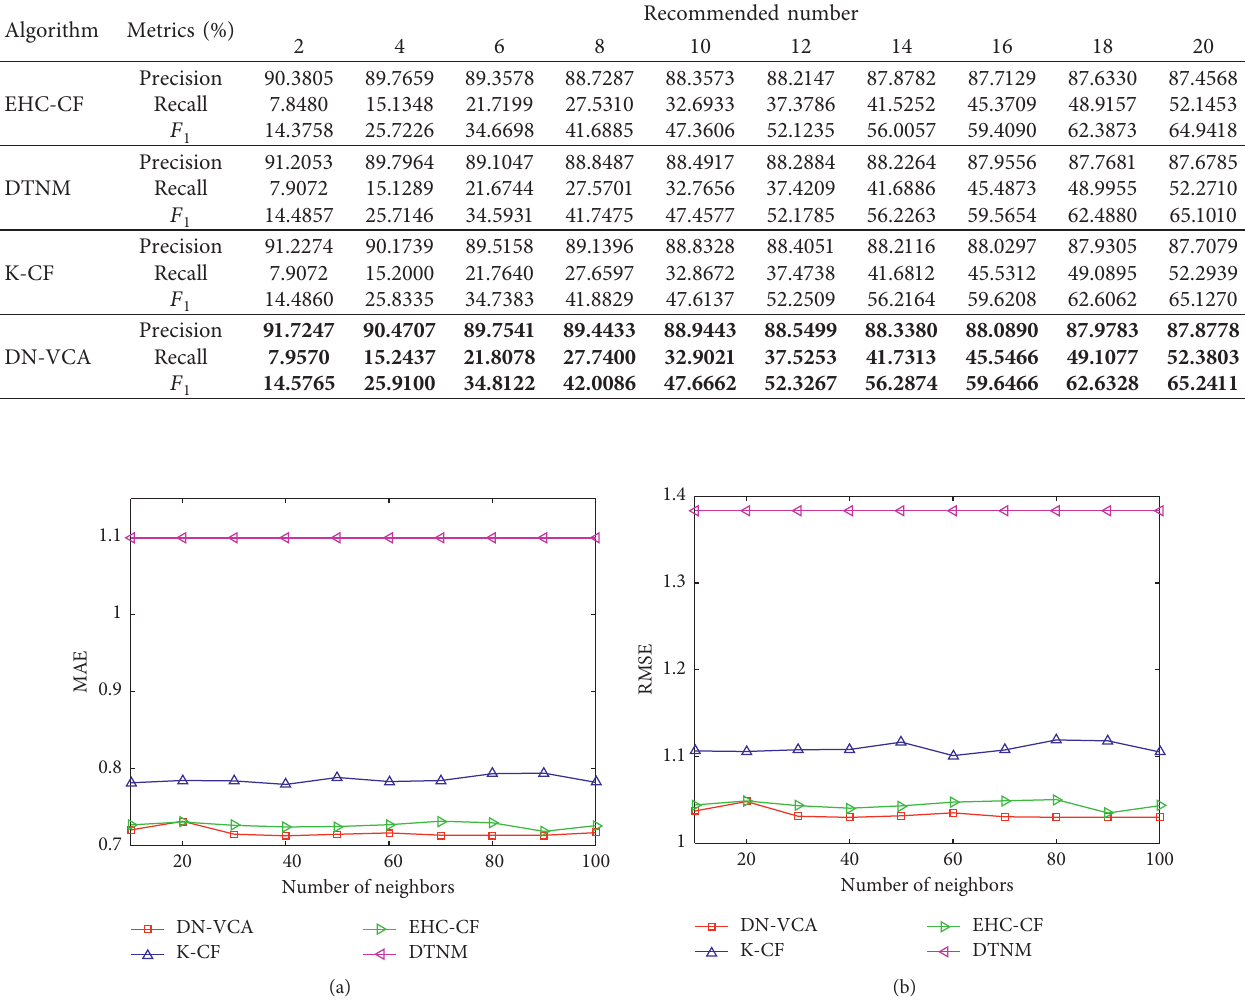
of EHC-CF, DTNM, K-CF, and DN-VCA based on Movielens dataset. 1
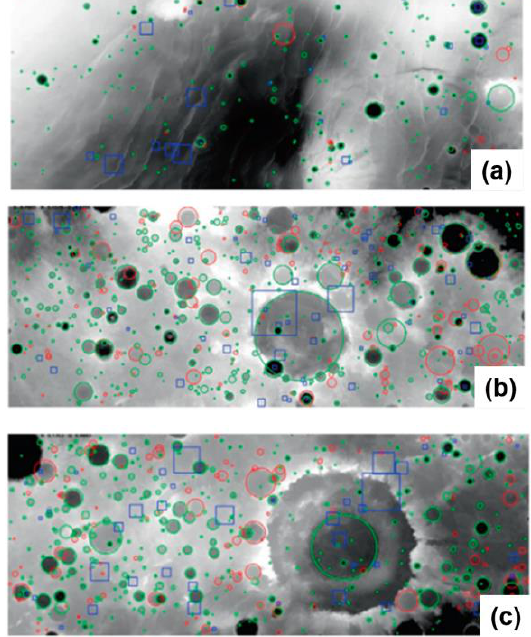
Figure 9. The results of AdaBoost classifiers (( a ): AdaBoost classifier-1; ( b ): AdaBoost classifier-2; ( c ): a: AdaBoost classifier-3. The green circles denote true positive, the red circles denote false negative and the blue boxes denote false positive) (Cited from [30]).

• • • • • • •

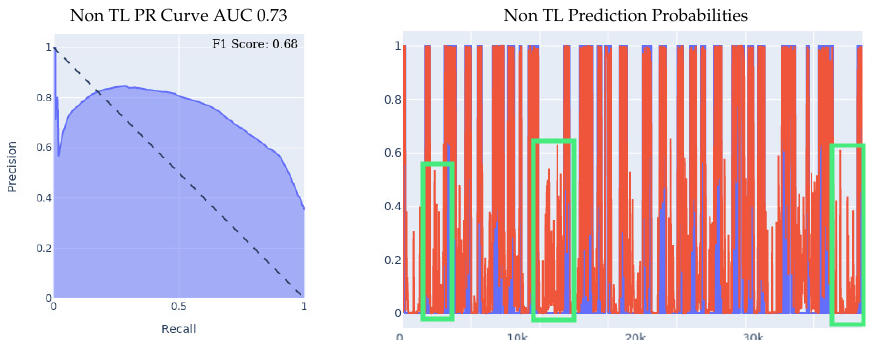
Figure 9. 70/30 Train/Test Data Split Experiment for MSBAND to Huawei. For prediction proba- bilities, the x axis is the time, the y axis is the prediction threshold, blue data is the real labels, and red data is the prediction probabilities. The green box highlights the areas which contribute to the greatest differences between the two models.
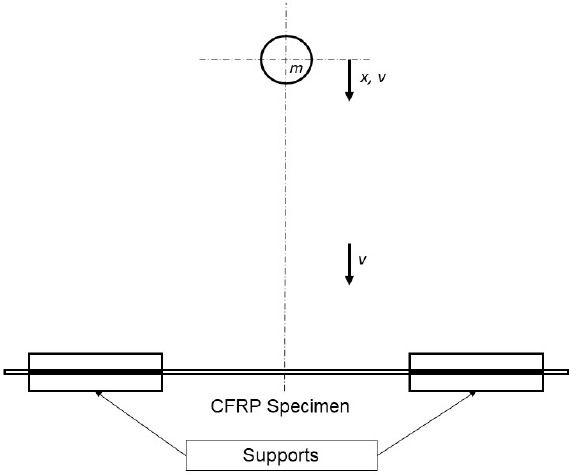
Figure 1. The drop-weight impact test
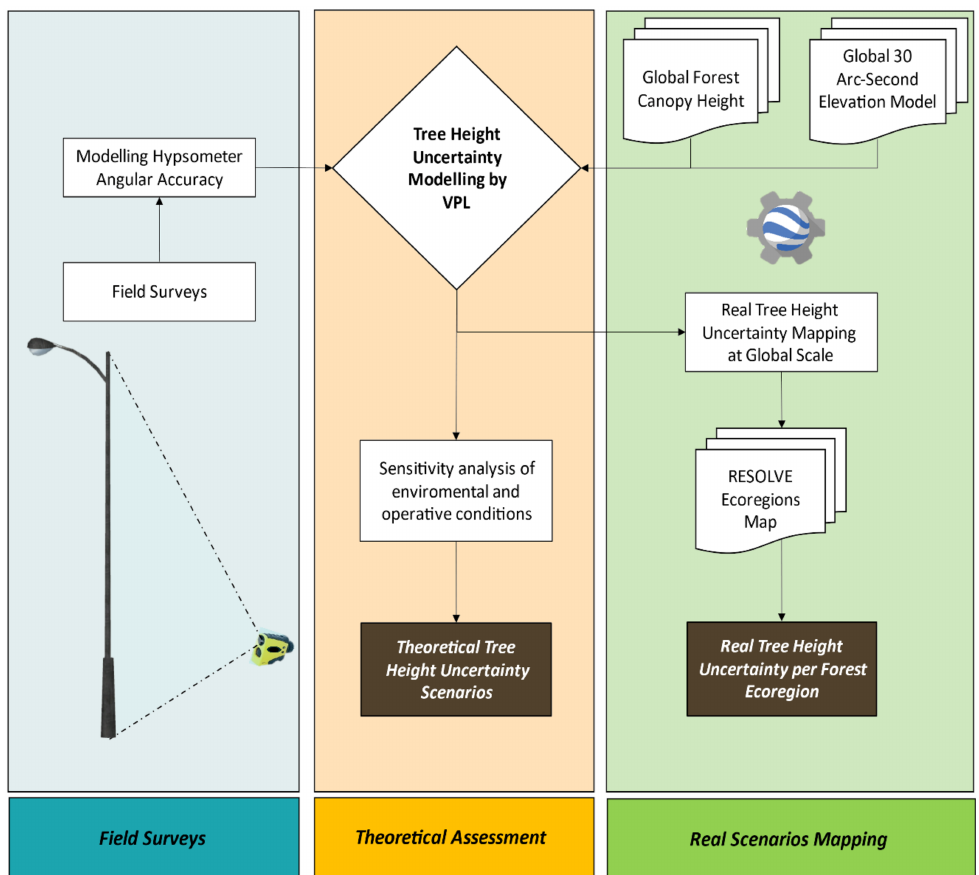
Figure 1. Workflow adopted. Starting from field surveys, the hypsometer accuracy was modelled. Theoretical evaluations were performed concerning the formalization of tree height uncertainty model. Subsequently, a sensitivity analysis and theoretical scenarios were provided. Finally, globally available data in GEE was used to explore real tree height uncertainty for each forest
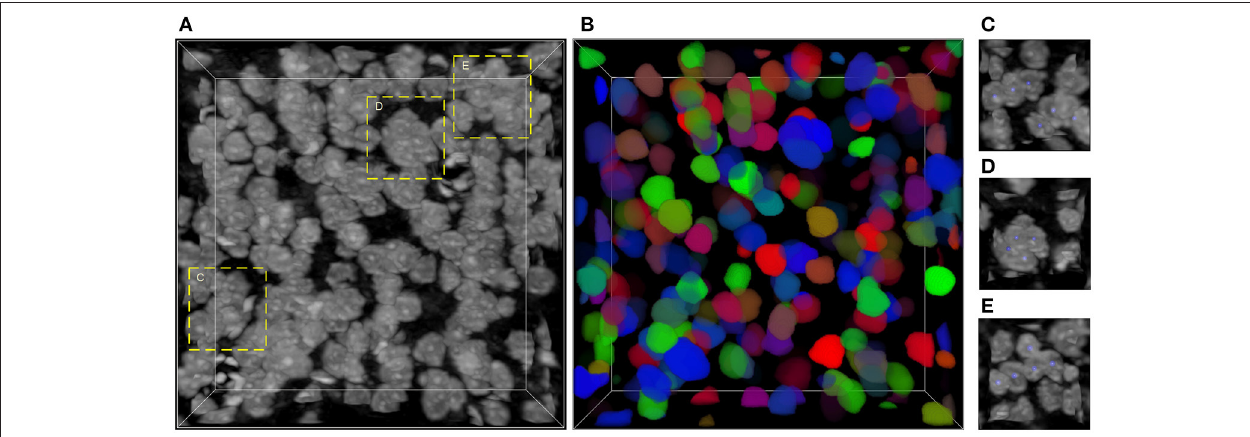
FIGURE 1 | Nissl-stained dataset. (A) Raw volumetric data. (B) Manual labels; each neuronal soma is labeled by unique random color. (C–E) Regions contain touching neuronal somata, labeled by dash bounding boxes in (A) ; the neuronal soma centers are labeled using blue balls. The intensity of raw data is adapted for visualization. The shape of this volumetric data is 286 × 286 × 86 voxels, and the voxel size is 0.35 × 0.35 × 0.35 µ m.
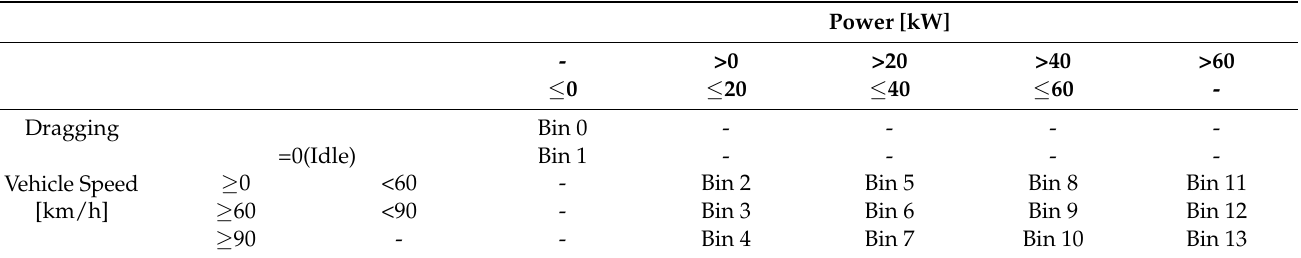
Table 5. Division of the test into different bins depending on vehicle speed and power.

• • • • • • •

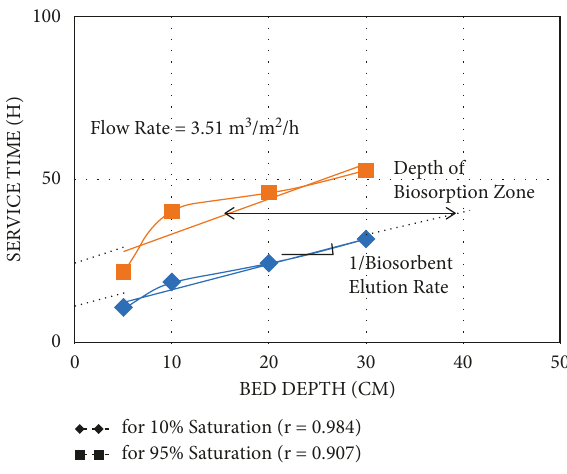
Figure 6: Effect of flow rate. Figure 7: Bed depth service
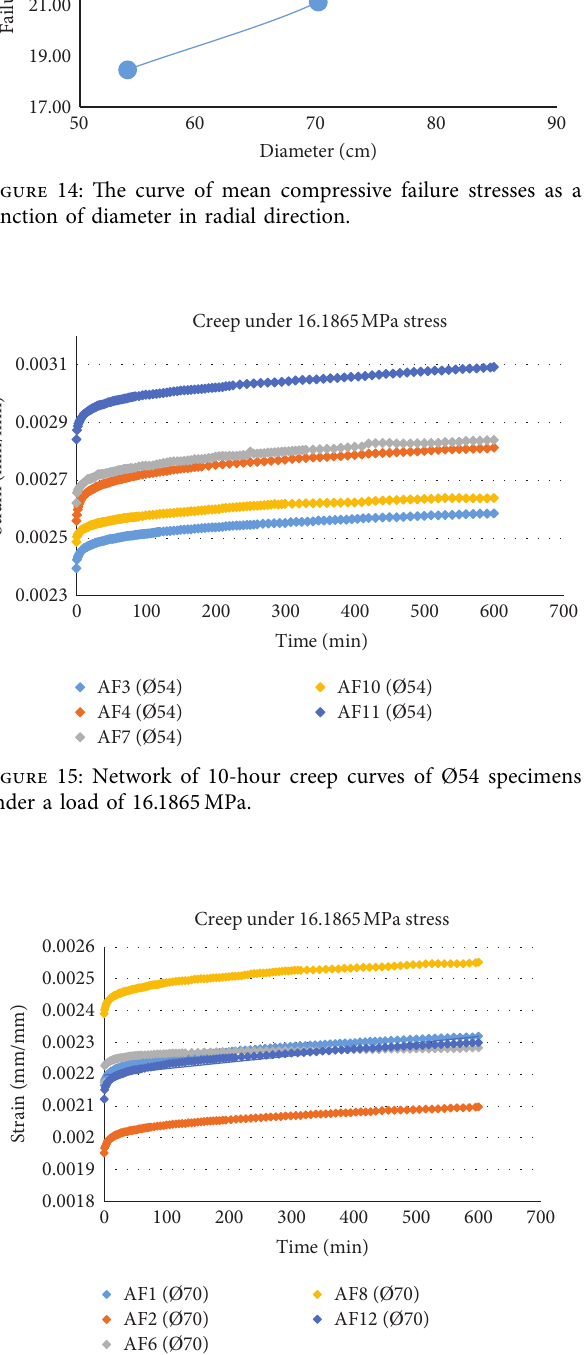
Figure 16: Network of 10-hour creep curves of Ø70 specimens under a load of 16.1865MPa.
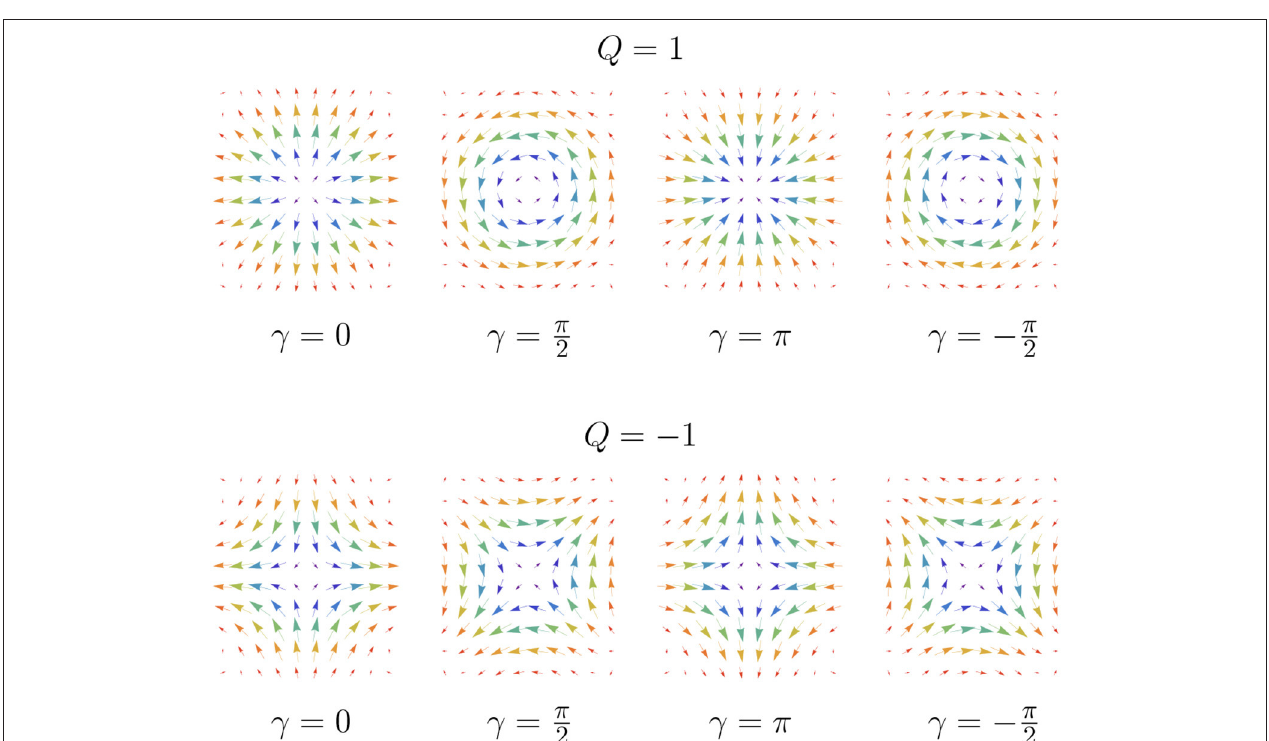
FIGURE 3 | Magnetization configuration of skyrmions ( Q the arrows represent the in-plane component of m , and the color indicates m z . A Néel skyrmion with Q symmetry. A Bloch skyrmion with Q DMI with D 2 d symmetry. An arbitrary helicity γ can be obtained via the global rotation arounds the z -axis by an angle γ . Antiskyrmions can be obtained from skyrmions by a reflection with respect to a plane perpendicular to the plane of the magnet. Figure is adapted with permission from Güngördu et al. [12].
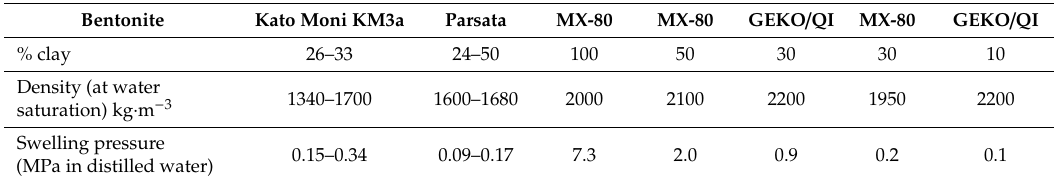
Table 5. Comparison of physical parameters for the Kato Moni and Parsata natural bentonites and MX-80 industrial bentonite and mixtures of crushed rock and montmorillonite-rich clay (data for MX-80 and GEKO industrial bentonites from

• • • • • • •

_What you should do:_ From the records above, output only the lines starting at the one containing "Figure 6: Effect" and ending at the one containing "FIGURE 3 | Magnetization", word for word. Pictures stay out.

_Written solution:_
Figure 6: Effect of flow rate. Figure 7: Bed depth service
Figure 16: Network of 10-hour creep curves of Ø70 specimens under a load of 16.1865MPa.
FIGURE 3 | Magnetization configuration of skyrmions ( Q the arrows represent the in-plane component of m , and the color indicates m z . A Néel skyrmion with Q symmetry. A Bloch skyrmion with Q DMI with D 2 d symmetry. An arbitrary helicity γ can be obtained via the global rotation arounds the z -axis by an angle γ . Antiskyrmions can be obtained from skyrmions by a reflection with respect to a plane perpendicular to the plane of the magnet. Figure is adapted with permission from Güngördu et al. [12].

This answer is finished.